Haley Joel Osment visits MIT to promote AI

Submitted by kbarr on May 30, 2001 - 1:49pm.

I was amused that Haley Joel Osment required a security detail that would rival a presidential visit. The following article appeared describing his visit.

- Stephen Schaefer

A special sneak peek of Steven Spielberg's top-secret summer film, A.I., which was held Monday at the Massachusetts Institute of Technology's Artificial Intelligence Lab, didn't go quite as planned.

Technical glitches at the Warner Bros.-sponsored symposium were followed by actual artificial-intelligence researchers punching holes into the plausibility of Spielberg's sci-fi film about a robot boy (Haley Joel Osment) programmed with human emotions.

The event was kicked off with an old-fashioned film clip of screenwriter-director Spielberg sending his regrets for not attending (he's now under pressure to complete Minority Report with Tom Cruise before a possible July 1 actors' strike). This was followed by what was supposed to be a 10-minute clip of the movie. In reality, the A.I. exclusive turned out to be only about five minutes long, and the opening scene lost most of Ben Kingsley's voiceover narration due to projection problems.

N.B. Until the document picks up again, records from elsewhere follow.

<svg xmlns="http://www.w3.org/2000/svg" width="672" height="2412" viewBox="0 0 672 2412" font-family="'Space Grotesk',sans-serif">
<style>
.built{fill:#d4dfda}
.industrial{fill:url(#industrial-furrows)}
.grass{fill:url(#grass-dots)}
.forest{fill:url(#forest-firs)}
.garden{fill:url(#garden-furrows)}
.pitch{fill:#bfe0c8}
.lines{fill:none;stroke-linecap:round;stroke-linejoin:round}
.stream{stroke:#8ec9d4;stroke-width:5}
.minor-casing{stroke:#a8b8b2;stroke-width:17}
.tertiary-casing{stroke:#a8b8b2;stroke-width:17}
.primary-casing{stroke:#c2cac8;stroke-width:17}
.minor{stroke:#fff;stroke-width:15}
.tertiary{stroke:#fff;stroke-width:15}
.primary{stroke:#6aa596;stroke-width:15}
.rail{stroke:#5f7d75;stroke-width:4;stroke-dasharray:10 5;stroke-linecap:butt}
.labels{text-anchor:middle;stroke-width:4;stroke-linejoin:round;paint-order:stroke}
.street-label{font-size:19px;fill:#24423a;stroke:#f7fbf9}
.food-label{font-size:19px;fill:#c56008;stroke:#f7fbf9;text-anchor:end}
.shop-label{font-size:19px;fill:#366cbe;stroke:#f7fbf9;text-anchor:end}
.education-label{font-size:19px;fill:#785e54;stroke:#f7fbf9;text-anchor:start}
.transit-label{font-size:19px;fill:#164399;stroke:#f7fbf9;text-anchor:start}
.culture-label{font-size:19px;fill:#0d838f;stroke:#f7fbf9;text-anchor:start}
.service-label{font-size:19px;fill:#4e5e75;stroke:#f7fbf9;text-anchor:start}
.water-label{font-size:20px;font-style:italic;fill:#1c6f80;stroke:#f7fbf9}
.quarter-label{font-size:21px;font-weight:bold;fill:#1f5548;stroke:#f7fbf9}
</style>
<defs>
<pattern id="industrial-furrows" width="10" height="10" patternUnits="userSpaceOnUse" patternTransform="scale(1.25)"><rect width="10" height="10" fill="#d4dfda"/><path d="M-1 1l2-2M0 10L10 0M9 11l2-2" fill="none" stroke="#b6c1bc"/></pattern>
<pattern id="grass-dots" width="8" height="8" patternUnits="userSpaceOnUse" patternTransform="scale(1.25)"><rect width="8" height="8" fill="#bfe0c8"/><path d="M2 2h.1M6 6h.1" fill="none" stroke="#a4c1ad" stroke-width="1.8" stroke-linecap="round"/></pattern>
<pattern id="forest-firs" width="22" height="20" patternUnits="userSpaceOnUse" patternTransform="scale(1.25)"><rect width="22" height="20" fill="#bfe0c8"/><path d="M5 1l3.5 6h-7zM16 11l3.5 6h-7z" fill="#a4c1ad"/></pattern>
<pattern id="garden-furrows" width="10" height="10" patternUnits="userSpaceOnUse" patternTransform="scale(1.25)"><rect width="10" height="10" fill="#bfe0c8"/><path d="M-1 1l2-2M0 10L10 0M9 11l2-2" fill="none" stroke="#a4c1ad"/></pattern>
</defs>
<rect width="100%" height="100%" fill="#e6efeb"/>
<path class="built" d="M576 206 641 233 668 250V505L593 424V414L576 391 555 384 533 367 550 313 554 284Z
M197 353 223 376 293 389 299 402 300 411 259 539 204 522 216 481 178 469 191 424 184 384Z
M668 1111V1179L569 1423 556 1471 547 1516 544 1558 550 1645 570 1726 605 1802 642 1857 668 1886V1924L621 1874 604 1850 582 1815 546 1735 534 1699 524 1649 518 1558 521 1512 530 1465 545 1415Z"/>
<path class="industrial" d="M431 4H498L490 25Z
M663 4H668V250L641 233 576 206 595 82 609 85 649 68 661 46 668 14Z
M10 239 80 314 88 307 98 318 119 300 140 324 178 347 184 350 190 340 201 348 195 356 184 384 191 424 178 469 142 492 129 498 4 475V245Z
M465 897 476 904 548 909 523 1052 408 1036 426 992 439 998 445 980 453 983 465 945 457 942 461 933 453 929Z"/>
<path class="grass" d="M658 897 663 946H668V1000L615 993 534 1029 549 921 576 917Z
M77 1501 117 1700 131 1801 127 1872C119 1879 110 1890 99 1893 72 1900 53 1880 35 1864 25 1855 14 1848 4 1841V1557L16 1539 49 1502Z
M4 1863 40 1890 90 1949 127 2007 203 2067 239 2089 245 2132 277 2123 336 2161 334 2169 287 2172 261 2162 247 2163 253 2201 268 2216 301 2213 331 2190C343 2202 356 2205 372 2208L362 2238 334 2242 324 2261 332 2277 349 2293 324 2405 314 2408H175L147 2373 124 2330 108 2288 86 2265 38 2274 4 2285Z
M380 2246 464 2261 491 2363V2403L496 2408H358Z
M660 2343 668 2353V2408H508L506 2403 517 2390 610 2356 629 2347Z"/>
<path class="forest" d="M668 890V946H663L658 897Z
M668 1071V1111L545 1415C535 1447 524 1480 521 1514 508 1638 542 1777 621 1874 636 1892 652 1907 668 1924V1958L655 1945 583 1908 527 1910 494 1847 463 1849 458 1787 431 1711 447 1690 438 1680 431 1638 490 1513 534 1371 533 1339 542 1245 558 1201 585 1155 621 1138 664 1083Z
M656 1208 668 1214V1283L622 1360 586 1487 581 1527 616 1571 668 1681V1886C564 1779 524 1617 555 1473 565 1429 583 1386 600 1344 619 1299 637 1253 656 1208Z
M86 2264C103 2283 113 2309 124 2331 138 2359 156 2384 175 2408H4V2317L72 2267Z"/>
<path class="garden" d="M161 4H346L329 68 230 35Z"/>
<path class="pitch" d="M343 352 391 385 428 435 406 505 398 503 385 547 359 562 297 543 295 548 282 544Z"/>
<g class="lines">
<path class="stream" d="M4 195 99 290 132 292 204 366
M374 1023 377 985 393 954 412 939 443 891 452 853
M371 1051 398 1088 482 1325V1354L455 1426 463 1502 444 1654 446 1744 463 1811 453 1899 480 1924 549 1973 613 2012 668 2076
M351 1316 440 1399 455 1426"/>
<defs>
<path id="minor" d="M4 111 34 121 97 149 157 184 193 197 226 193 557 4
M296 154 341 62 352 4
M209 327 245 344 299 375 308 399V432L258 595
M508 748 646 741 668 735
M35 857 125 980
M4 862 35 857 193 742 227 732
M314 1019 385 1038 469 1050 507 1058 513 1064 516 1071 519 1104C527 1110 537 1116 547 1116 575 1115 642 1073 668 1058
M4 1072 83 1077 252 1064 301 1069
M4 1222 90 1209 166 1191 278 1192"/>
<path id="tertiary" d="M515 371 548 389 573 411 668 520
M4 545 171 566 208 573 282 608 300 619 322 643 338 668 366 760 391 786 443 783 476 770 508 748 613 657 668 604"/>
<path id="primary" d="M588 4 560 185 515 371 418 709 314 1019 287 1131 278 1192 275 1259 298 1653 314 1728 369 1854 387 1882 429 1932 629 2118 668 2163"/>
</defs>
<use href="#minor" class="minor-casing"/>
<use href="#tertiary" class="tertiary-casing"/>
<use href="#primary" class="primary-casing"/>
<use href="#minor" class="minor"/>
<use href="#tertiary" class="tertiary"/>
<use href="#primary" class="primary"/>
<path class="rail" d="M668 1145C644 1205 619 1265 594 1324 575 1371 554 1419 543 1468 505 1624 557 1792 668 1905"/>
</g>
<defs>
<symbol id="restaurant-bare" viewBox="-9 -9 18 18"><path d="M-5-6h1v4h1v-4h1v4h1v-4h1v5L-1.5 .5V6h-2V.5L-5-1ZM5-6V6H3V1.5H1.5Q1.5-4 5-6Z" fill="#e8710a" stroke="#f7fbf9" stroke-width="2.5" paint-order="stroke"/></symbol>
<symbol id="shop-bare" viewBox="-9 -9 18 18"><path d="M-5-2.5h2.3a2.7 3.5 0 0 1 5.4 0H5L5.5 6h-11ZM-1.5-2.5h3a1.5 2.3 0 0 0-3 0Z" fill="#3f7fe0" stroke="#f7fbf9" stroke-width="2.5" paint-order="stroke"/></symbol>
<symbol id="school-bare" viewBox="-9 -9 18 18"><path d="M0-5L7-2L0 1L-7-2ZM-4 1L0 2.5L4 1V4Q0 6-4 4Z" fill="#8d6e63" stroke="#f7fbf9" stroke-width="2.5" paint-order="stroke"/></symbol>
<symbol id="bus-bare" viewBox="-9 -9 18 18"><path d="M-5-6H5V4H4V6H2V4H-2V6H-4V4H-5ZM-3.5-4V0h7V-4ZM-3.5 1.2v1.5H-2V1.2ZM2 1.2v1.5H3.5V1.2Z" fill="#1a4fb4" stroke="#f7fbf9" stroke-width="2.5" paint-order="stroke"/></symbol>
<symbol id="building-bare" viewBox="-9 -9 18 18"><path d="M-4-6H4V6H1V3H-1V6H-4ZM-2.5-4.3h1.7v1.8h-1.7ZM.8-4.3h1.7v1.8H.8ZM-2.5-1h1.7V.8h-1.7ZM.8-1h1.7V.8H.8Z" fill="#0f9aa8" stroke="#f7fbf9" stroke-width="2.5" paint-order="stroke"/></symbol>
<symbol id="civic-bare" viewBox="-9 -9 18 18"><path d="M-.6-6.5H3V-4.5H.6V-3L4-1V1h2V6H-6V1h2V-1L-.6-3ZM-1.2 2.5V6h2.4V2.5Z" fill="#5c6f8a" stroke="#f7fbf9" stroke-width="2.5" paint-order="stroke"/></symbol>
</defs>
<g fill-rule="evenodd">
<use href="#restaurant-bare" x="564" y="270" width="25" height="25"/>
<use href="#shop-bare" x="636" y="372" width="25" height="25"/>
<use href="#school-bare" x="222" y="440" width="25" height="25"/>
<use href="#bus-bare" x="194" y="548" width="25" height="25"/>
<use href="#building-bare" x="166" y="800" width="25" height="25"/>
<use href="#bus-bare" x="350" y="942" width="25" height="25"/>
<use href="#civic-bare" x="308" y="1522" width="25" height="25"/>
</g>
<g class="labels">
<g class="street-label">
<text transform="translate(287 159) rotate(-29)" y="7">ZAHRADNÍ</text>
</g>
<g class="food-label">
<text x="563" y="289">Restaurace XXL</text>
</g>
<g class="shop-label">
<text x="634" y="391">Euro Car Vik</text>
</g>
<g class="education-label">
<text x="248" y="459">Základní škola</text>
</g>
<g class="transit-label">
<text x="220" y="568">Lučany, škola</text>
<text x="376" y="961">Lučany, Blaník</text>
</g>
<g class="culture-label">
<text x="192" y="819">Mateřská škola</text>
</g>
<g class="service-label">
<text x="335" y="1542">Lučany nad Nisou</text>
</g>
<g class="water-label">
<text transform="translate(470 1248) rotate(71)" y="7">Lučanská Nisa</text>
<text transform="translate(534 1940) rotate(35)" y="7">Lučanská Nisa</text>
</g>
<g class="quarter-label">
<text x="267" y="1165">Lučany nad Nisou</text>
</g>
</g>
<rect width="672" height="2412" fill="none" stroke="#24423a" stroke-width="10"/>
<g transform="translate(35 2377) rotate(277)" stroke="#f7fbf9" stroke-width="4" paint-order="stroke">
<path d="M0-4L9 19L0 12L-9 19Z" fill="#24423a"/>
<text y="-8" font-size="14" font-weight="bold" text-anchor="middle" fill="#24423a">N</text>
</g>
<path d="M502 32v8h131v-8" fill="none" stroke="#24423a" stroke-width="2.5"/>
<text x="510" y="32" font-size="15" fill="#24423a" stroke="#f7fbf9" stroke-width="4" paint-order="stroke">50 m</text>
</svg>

Wanted: a Robot Capable of Love
The little footage we did see featured William Hurt as an arrogant college professor giving a class a shocking demonstration. He assaults a woman named Mecca, first stabbing her in the hand, but she does not bleed. Then he pulls off her face to expose her metallic interior and takes out her computer chip. Yes, she's a robot.

Hurt tells the class that although Mecca may be a marvel, she is devoid of emotion. He declares that they must now build an android capable of love. This prompts a student to voice what seems to be the still-ultrasecret theme of A.I.: What kind of responsibility do humans have toward a machine that can feel, even love?

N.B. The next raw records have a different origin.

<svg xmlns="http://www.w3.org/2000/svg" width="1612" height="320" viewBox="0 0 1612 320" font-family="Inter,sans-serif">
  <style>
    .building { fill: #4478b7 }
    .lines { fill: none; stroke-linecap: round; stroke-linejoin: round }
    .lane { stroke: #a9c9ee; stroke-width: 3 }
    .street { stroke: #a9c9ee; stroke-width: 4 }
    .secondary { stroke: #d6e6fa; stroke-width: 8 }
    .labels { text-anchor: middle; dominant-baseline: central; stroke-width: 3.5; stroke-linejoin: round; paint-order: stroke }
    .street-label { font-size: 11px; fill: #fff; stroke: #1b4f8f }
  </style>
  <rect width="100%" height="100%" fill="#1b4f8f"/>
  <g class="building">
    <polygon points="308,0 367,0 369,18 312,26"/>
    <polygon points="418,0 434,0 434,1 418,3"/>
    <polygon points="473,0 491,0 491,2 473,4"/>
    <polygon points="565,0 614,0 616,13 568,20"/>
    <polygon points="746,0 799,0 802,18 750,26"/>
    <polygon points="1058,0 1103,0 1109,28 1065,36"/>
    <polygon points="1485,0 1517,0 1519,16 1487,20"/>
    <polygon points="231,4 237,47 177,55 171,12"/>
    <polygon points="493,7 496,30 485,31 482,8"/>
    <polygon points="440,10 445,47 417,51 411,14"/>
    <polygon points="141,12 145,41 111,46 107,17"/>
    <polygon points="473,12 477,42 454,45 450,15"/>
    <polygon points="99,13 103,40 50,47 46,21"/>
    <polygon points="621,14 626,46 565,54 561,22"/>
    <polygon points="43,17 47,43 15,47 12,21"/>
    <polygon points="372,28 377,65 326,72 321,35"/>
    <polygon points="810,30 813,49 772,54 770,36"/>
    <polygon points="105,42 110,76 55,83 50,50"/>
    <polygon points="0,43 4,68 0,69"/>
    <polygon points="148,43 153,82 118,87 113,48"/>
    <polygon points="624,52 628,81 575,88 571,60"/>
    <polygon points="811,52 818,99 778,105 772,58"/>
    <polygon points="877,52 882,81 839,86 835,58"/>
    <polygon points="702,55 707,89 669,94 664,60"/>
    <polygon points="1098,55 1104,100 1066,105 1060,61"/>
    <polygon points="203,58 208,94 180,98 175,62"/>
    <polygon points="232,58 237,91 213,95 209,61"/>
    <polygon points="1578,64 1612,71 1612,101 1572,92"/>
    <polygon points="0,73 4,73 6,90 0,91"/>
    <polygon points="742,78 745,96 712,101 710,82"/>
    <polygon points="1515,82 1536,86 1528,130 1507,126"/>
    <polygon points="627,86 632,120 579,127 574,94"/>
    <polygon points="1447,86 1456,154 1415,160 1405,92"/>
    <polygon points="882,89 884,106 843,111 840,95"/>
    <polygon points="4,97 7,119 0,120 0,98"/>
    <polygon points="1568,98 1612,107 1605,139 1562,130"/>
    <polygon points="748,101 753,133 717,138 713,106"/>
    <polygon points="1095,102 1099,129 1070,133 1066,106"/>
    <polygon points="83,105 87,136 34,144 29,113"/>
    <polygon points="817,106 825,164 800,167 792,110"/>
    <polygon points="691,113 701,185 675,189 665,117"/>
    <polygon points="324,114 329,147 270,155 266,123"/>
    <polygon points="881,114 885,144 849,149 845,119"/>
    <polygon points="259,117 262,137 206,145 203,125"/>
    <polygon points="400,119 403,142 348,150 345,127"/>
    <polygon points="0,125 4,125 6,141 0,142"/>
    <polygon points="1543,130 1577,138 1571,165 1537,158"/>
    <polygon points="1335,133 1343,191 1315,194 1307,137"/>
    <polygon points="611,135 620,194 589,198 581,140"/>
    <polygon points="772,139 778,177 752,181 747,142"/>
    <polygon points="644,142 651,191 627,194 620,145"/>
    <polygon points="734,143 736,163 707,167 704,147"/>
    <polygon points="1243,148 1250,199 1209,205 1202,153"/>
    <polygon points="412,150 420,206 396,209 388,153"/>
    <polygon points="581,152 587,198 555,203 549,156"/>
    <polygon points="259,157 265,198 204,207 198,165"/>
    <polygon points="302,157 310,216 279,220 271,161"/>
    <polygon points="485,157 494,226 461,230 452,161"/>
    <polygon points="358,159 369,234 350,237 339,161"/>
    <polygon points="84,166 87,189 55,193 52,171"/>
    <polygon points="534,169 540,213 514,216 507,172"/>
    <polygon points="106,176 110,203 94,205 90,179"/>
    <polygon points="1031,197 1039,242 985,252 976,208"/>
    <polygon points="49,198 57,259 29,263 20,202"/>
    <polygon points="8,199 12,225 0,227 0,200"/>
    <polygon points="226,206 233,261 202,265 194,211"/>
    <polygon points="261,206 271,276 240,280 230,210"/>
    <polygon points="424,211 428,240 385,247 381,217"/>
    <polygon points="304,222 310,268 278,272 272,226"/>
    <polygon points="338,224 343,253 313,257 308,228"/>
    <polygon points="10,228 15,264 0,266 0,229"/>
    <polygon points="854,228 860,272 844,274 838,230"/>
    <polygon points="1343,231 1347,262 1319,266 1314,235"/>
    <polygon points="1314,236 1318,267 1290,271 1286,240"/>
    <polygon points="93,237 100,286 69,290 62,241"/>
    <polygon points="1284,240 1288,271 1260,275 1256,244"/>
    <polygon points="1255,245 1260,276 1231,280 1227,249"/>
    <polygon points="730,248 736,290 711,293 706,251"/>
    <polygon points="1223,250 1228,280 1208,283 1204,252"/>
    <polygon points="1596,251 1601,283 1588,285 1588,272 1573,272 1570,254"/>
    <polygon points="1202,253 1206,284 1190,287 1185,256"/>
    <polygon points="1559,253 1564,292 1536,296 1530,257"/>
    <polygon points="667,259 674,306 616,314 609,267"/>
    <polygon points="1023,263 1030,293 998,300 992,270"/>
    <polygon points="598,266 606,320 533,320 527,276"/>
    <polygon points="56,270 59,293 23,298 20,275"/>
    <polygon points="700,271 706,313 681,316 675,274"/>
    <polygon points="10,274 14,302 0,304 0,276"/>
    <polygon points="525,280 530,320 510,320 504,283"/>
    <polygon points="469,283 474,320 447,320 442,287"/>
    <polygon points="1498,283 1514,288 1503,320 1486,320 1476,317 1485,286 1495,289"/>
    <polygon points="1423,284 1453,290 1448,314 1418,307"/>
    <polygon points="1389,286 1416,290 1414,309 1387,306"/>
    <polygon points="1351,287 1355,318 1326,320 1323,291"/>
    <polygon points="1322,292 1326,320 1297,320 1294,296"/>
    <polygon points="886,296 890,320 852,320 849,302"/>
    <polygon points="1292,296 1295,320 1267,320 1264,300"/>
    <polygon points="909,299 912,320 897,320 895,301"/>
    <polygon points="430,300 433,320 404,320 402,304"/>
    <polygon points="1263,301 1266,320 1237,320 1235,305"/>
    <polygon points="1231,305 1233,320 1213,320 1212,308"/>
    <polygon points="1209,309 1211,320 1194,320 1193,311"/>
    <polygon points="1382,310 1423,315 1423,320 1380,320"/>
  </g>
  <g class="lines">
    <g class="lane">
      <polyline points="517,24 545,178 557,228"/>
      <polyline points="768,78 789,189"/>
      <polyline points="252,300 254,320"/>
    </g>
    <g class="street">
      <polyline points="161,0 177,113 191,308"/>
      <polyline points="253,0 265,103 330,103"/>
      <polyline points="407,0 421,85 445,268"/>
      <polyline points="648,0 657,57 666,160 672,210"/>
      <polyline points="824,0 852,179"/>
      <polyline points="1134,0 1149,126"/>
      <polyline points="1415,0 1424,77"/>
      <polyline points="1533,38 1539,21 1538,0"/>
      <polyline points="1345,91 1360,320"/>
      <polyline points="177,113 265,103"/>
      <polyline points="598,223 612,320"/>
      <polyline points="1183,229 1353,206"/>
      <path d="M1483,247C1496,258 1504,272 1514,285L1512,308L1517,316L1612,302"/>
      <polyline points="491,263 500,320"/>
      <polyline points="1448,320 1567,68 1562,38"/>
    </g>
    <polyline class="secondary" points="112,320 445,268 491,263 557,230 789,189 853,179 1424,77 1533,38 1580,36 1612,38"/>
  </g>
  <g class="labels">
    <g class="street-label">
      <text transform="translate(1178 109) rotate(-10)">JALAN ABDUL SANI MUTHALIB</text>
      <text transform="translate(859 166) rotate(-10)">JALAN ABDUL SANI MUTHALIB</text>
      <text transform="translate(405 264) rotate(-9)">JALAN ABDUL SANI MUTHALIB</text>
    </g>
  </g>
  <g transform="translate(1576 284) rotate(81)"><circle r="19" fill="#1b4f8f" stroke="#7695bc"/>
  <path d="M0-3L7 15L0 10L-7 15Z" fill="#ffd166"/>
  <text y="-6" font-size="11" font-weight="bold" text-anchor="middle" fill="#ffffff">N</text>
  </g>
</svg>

Kubrick Gave Spielberg His Blessing
A group of artificial intelligence heavyweights, most of them from MIT's AI Lab (which was founded in 1959), then gave a panel presentation, which was followed by Osment, who was accompanied by Spielberg's longtime producer, Kathleen Kennedy.

Kennedy, who left immediately after the presentation to go to George Lucas' Industrial Light and Magic facilities, where A.I. is still in post-production, explained, "MIT had very little involvement [in making A.I.]. Steven sat on his own and wrote the screenplay ... it was solitary going."

Asked what impact the late Stanley Kubrick had on the finished Spielberg film, Kennedy explained that Kubrick "was interested in AI all his life, most notably in HAL," the malevolent computer in his classic, 2001: A Space Odyssey. Kubrick "wanted to take it to the next step, wondering if we have to love the inventions we create."

Kennedy explained that for Kubrick, A.I. was "a long-aborning project, with vast storyboards he worked on for 10 years, and he and Steven would have conversations about it over the years. Kubrick wrote a treatment, there was never a screenplay."

Kubrick's death in 1999 left A.I. in limbo until his family agreed to let Spielberg take on the project. "Steven was given all those materials," Kennedy noted. "In a funny way, it's a merging of sensibilities and oddly, originally he had said to Steven it had a lot of [Steven's] input when Stanley had it. Stanley had said, 'This should be your project because it's more your sensibility than mine.'"

Academics Skeptical of Movie Science
Cambridge being far from Hollywood, not everyone was bowled over by what they saw. One MIT student proceeded to mock the supposedly scientific Hurt's declaration - "A man stands and says, 'Let's put love into a robot'?" - and ended by predicting, "I think nobody is going to respect this!"

Kennedy, who cheerfully conceded A.I.'s "obvious comparisons" with Spielberg's E.T. and Close Encounters of the Third Kind, coolly suggested that the student "wait until you see the movie and then come back and ask that question."

Maybe that's what all of America will be doing once A.I. opens June 29. As MIT's Cynthia Breazeal, one of the panelists, who has created an interactive robot called Kismet, said, "Science fiction for us is a tremendous source of inspiration, giving us ideas before we have any idea of how to build them. HAL was an icon of AI and maybe if this movie resonates, it could be an icon of this new consciousness of AI. Movies have a way of inspiring people."